TEXT EXCERPT.
II. Basis for Comparison

The Weathermen and Faction were fundamentally similar along almost all lines of comparison; their young and educated demographic, “anti-imperialist” and “anti-fascist” rhetoric and ideology, and their use of increasingly high profile violence against symbols of Western capitalism and democratic order. One could even examine the minutia of how these groups operated and see astounding similarities, from their common use of banks robberies and riots on college campuses to their collective chants of “HO, HO, HO CHI MINH!” at rallies and use of “sexual liberation” in order to fully invest new members in the group. Beyond linguistic and geographical differences, there is little to distinguish the two.

WUO and RAF were formed within a few months of each other (late 1969 and early 1970, respectively), splitting from broader New Left coalitions[1] in pursuit a of revolutionary violence and outright warfare against the state. These groups existed in free states governed by constitutional federalism and by a Western political-moral tradition, and both maintained contact with governments hostile to that political and moral order. In the case of the Weathermen, individuals were trained in Cuba prior to its split with the broader “New Left” coalition. This core later maintained contact with the Cuban DGI operating from the UN in New York. The RAF benefited first from East German provocation and later from direct material support rendered by the Ministry for State Security (MfS, better known as Stasi). Contrary to their self-written hagiographies, these groups were proxies, not organic insurgents.

STORED DATA.

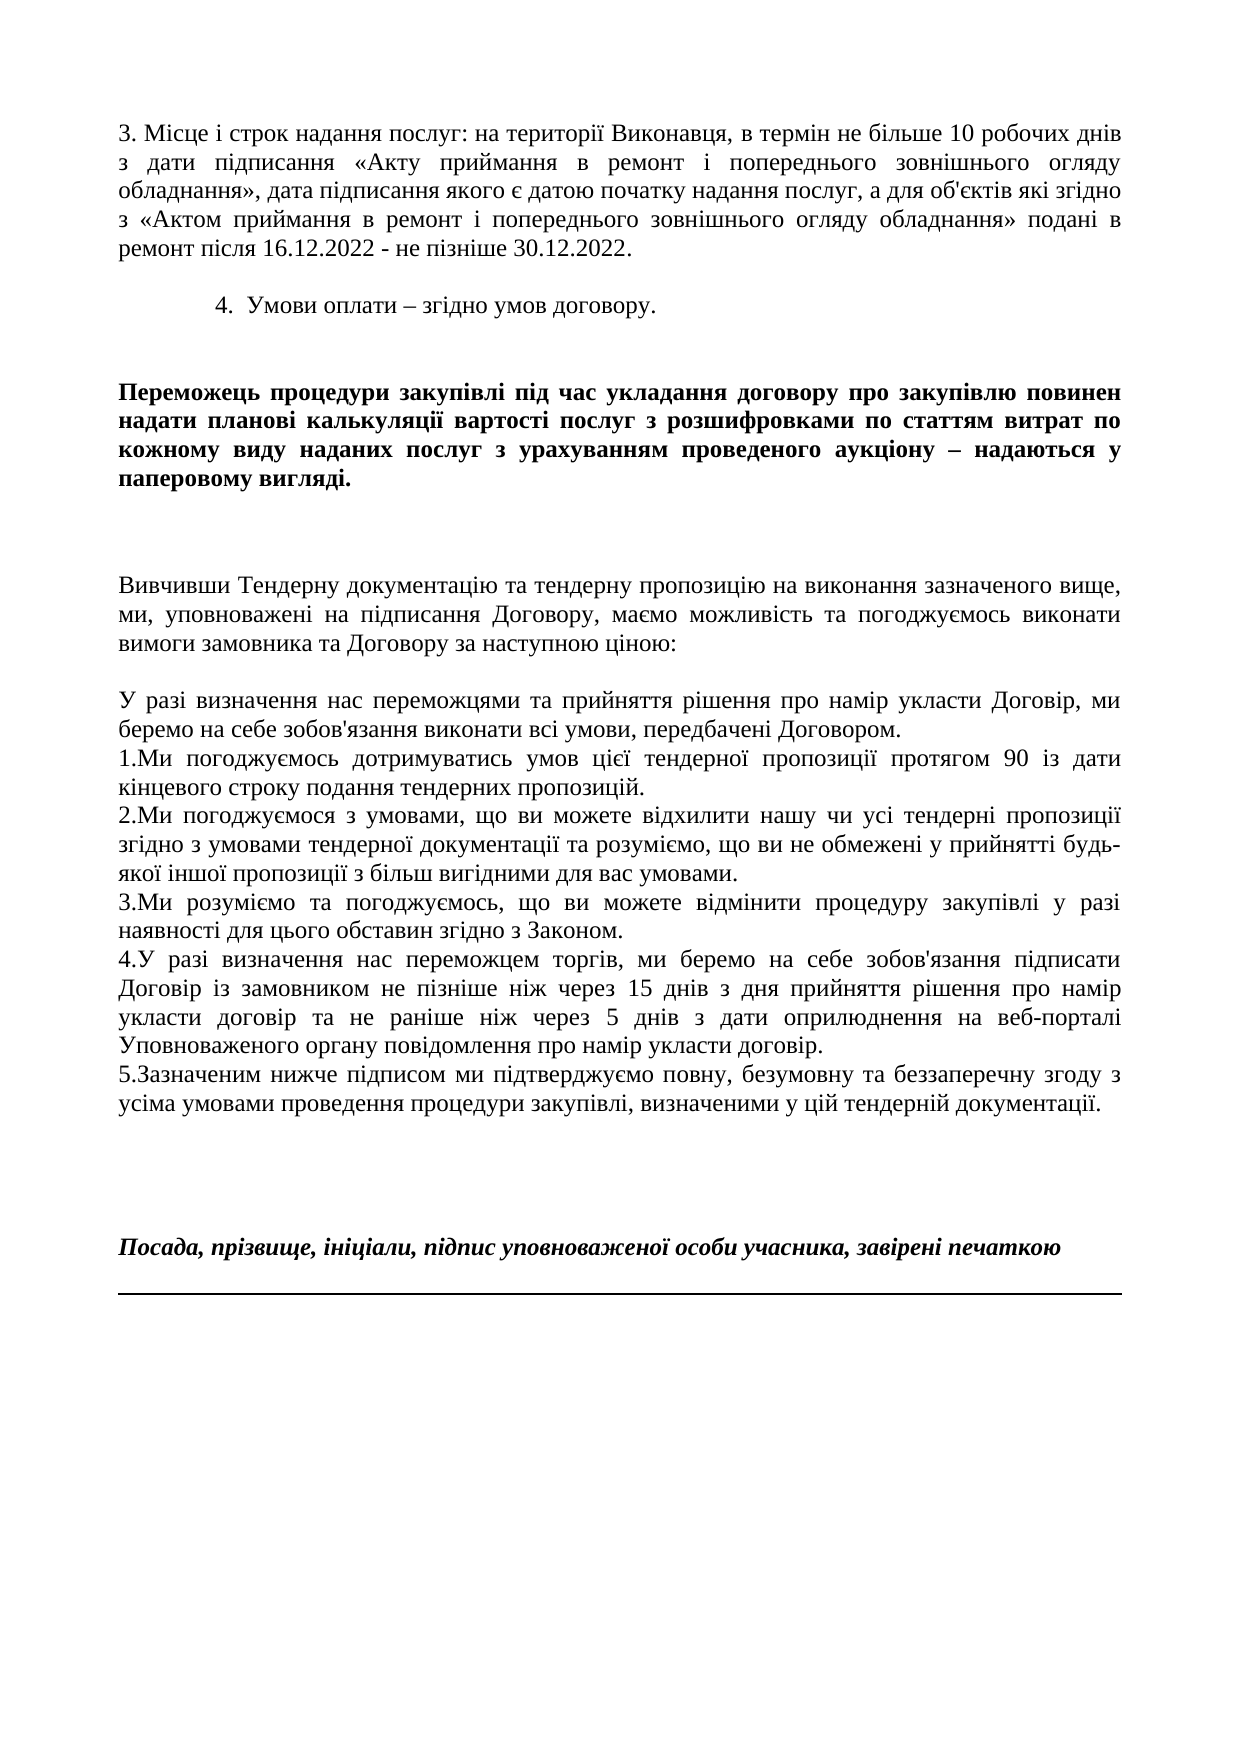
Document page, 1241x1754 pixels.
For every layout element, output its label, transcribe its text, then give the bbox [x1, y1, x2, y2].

text Посада, прізвище, ініціали, підпис уповноваженої особи учасника, завірені печаткою [118, 1232, 1122, 1260]
text У разі визначення нас переможцями та прийняття рішення про намір укласти Договір, ми беремо на себе зобов'язання виконати всі умови, передбачені Договором. [118, 685, 1122, 743]
text Переможець процедури закупівлі під час укладання договору про закупівлю повинен надати планові калькуляції вартості послуг з розшифровками по статтям витрат по кожному виду наданих послуг з урахуванням проведеного аукціону – надаються у паперовому вигляді. [118, 377, 1122, 492]
list 4. Умови оплати – згідно умов договору. [215, 291, 1122, 319]
text Вивчивши Тендерну документацію та тендерну пропозицію на виконання зазначеного вище, ми, уповноважені на підписання Договору, маємо можливість та погоджуємось виконати вимоги замовника та Договору за наступною ціною: [118, 570, 1122, 657]
text 5.Зазначеним нижче підписом ми підтверджуємо повну, безумовну та беззаперечну згоду з усіма умовами проведення процедури закупівлі, визначеними у цій тендерній документації. [118, 1059, 1122, 1117]
text 1.Ми погоджуємось дотримуватись умов цієї тендерної пропозиції протягом 90 із дати кінцевого строку подання тендерних пропозицій. [118, 743, 1122, 800]
text 4.У разі визначення нас переможцем торгів, ми беремо на себе зобов'язання підписати Договір із замовником не пізніше ніж через 15 днів з дня прийняття рішення про намір укласти договір та не раніше ніж через 5 днів з дати оприлюднення на веб-порталі Уповноваженого органу повідомлення про намір укласти договір. [118, 944, 1122, 1059]
text 3.Ми розуміємо та погоджуємось, що ви можете відмінити процедуру закупівлі у разі наявності для цього обставин згідно з Законом. [118, 887, 1122, 944]
text 3. Місце і строк надання послуг: на території Виконавця, в термін не більше 10 робочих днів з дати підписання «Акту приймання в ремонт і попереднього зовнішнього огляду обладнання», дата підписання якого є датою початку надання послуг, а для об'єктів які згідно з «Актом приймання в ремонт і попереднього зовнішнього огляду обладнання» подані в ремонт після 16.12.2022 - не пізніше 30.12.2022. [118, 118, 1122, 262]
text 2.Ми погоджуємося з умовами, що ви можете відхилити нашу чи усі тендерні пропозиції згідно з умовами тендерної документації та розуміємо, що ви не обмежені у прийнятті будь-якої іншої пропозиції з більш вигідними для вас умовами. [118, 800, 1122, 887]
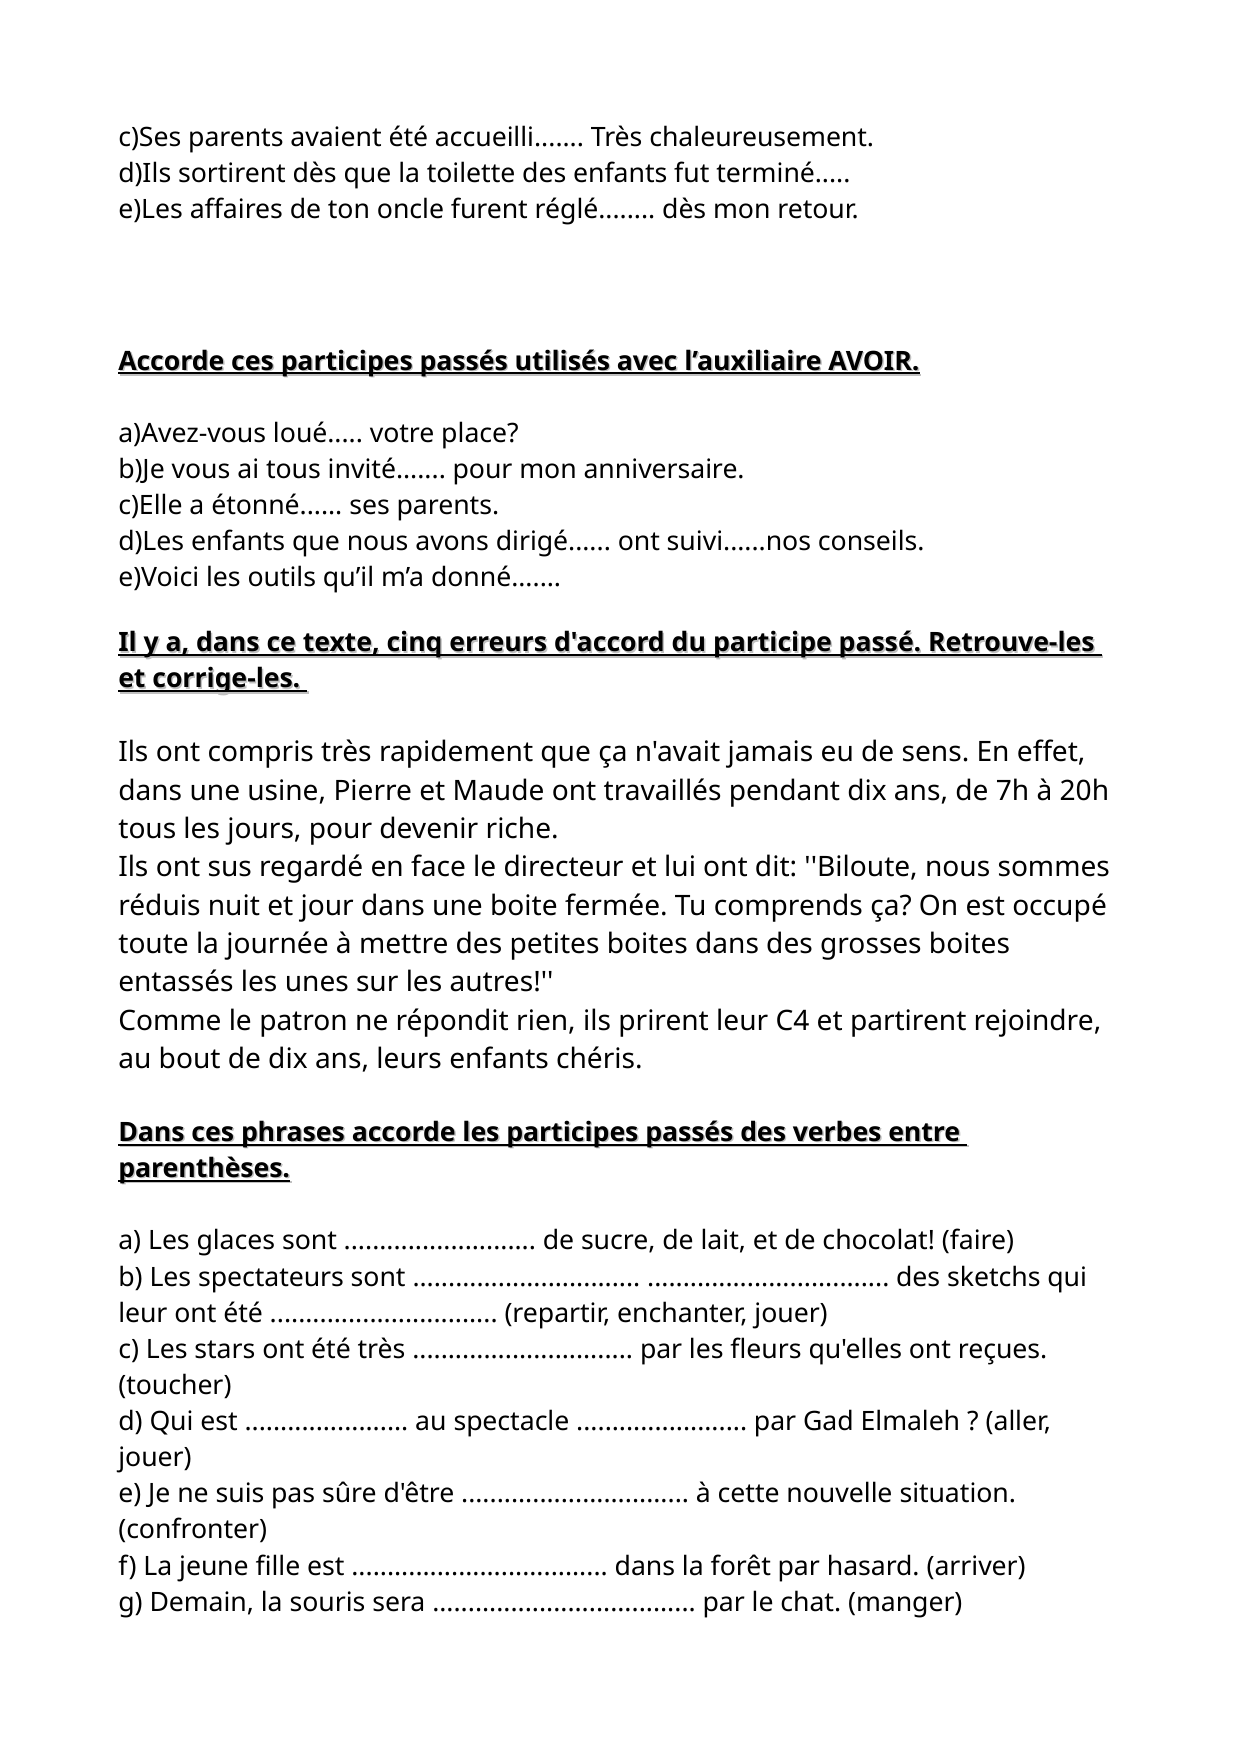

REQUIRED TASKS.
• 1. In the comparison section, why does the author conclude that little distinguishes the Weathermen from the Faction beyond language and geography?
• 2. List the operational details the comparison section gives as shared by both groups.
• 3. Transcribe part of the comparison section: begin at the words "The Weathermen and" and stop after "distinguish the two.".

ANSWERS IN ORDER.
• 1. The author says the two groups were fundamentally similar along almost all lines of comparison: their young, educated demographic, their "anti-imperialist" and "anti-fascist" rhetoric and ideology, and their increasingly high-profile violence against symbols of Western capitalism and democratic order. Even the small details of how they operated were strikingly alike.

• 2.
- Robberies of banks
- Riots on college campuses
- Chants of "HO, HO, HO CHI MINH!" at rallies
- Use of "sexual liberation" to fully invest new members in the group

• 3.
The Weathermen and Faction were fundamentally similar along almost all lines of comparison; their young and educated demographic, “anti-imperialist” and “anti-fascist” rhetoric and ideology, and their use of increasingly high profile violence against symbols of Western capitalism and democratic order. One could even examine the minutia of how these groups operated and see astounding similarities, from their common use of banks robberies and riots on college campuses to their collective chants of “HO, HO, HO CHI MINH!” at rallies and use of “sexual liberation” in order to fully invest new members in the group. Beyond linguistic and geographical differences, there is little to distinguish the two.